Last and by no means least is the question of how often you should Tweet. It doesn’t have to be a daily thing but you do need to make regular appearances. Make sure you keep tabs on what other people are saying about you and if you reply, make sure it’s quickly.

So What is Guerrilla Marketing?

animationSo what is Guerilla marketing and how does it help you marketing via social media?

Guerilla marketing is an advertising strategy that focuses on low-cost unconventional marketing tactics that yield maximum results.

The purpose of all marketing is to get the attention of your customers, drawing them away from your competition and converting sales. You probably wouldn’t want crazy marketing stunts to become the normal approach for your brand, but using them on an occasional basis occasionally can be highly fruitful.

Some big global brands have utilised the strategy with great success, but it is an approach which is also highly suited to small business enterprises. Lets take a look at how the big boys played it!

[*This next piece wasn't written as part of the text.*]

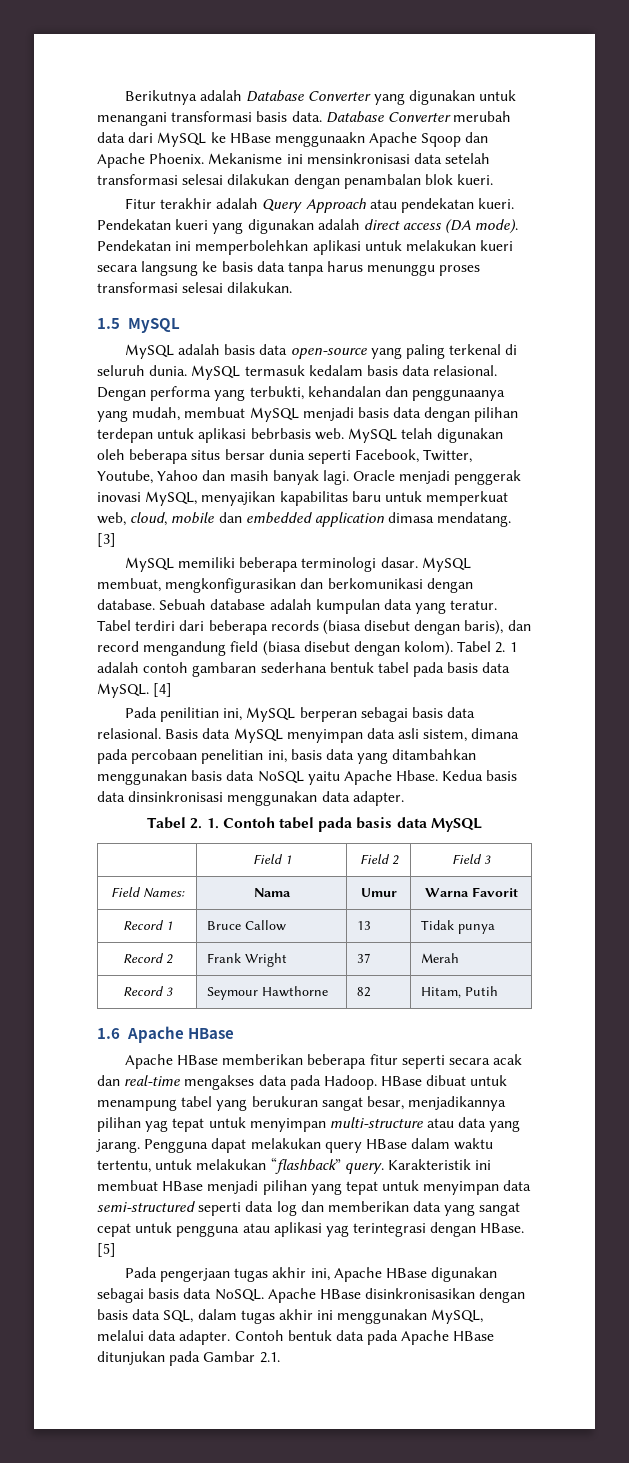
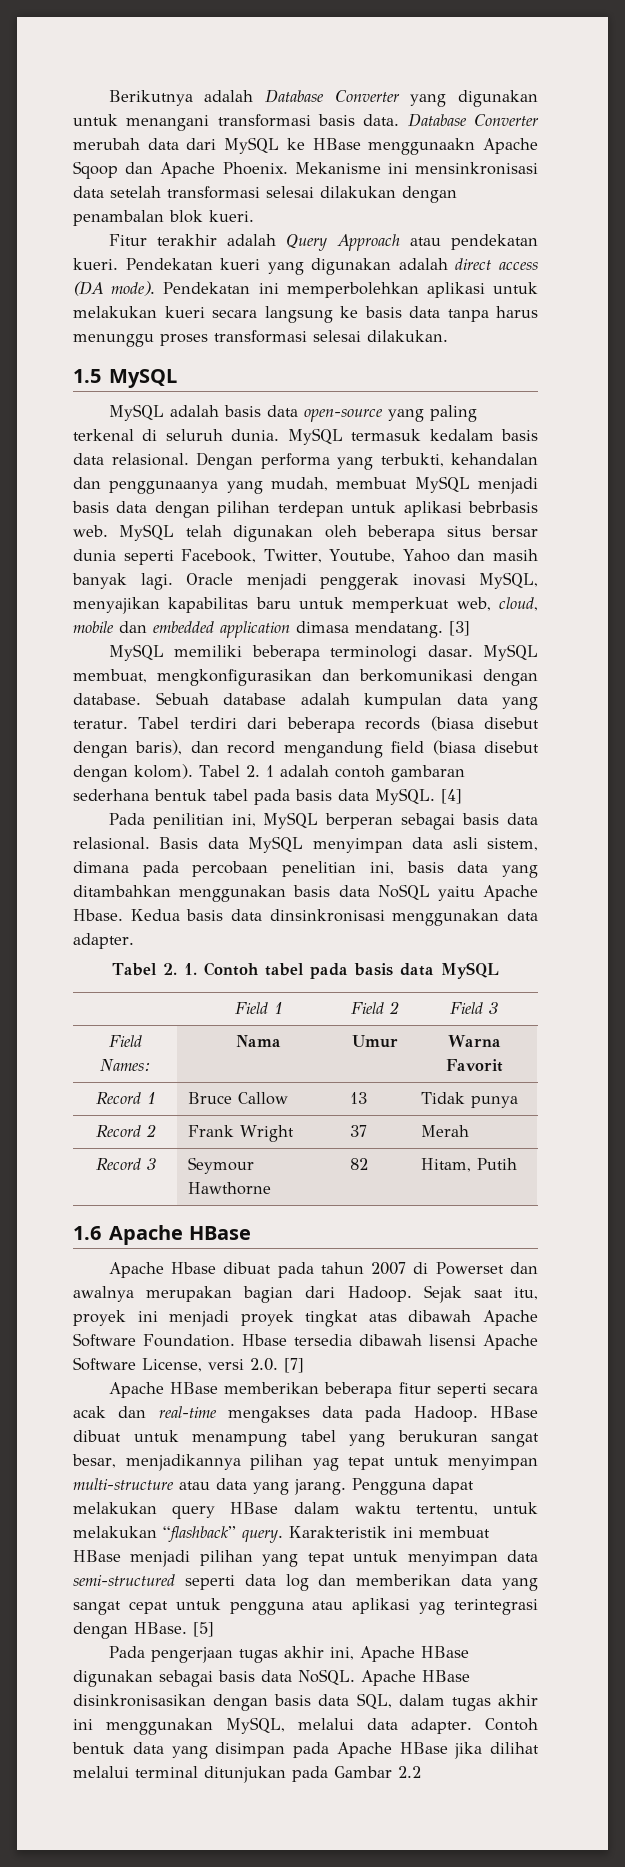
(234, 1033) none -> [108,1262,539,1278] [73,1285,539,1303] [73,1310,538,1327] [73,1333,538,1350] [73,1357,304,1373] // Apache Hbase dibuat pada tahun 2007 di Powerset dan awalnya merupakan bagian dari Hadoop. Sejak saat itu, proyek ini menjadi proyek tingkat atas dibawah Apache Software Foundation. Hbase tersedia dibawah lisensi Apache Software License, versi 2.0. [7]
(364, 1335) none -> [171,1742,286,1759] yang disimpan
(495, 1336) none -> [454,1742,539,1759] [73,1766,198,1778] jika dilihat melalui terminal
[259,1352,280,1363] 2.1. -> [398,1766,421,1778] 2.2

Challenge the competition!

If you’re confident that you have a number one product, you can gain a lot of attention by challenging your competition. Take Mini, the small UK-based car manufacturer. Having already successfully grown their presence in the USA with some outside-the-box marketing techniques, they upped the ante by challenging Porsche to a race. Porsche ultimately denied, making the other car company a winner, having broadcast their invitation on social media and in the press and making a huge deal out of Porsches refusal in the same way; double whammy!

Surprise surprise!

Collaboration paid off for dental hygiene giants Colgate when they appproached a local ice-cream manufacturer with a great marketing idea. They came up with a clever reminder for kids by having sticks shaped like a toothbrush inserted into ice cream bars. As kids licked down to the end, they saw Colgate’s logo and a reminder, “Don’t Forget.” A whimsical message from Colgate and a public service effort by the ice cream maker gave both companies a PR boost.

Deliver Happiness!

An extra special Coca-Cola vending machine was transformed to deliver surprising doses of happiness to unsuspecting university students in New York. The machine dispensed unexpected goodies including flowers, pizzas and sunglasses as well as the expected Coke and Diet Coke. Meanwhile hidden cameras filmed the spontaneous reactions of the campus students. The footage was used to create a video which became a global internet sensation.

Whilst these are examples of big comapnies who already have successful brands, the same approach can work well for smaller comapnies. Perhaps you can uniquely present your product, as one USA washing detergent did by sending out their product wrapped in a t-shirt. Maybe it’s simply about going the extra mile for clients by doing latte art rather than simply pouring lattes. Perhaps you can bind your presentations uniquely in materials which form a gift, or when handing a retail customer a bag, add something special like a ribbon to the handle.

However you go about it you should develop a balanced approach that includes tried and true marketing techniques, while supplementing these with the occasional attention-grabber. Create your crazy marketing plan with demographics in mind so you don’t sacrifice your audience in the process. The ultimate goal of a wild marketing scheme is similar to every other marketing ad…to draw the attention of potential customers and lead them to purchase your product or service.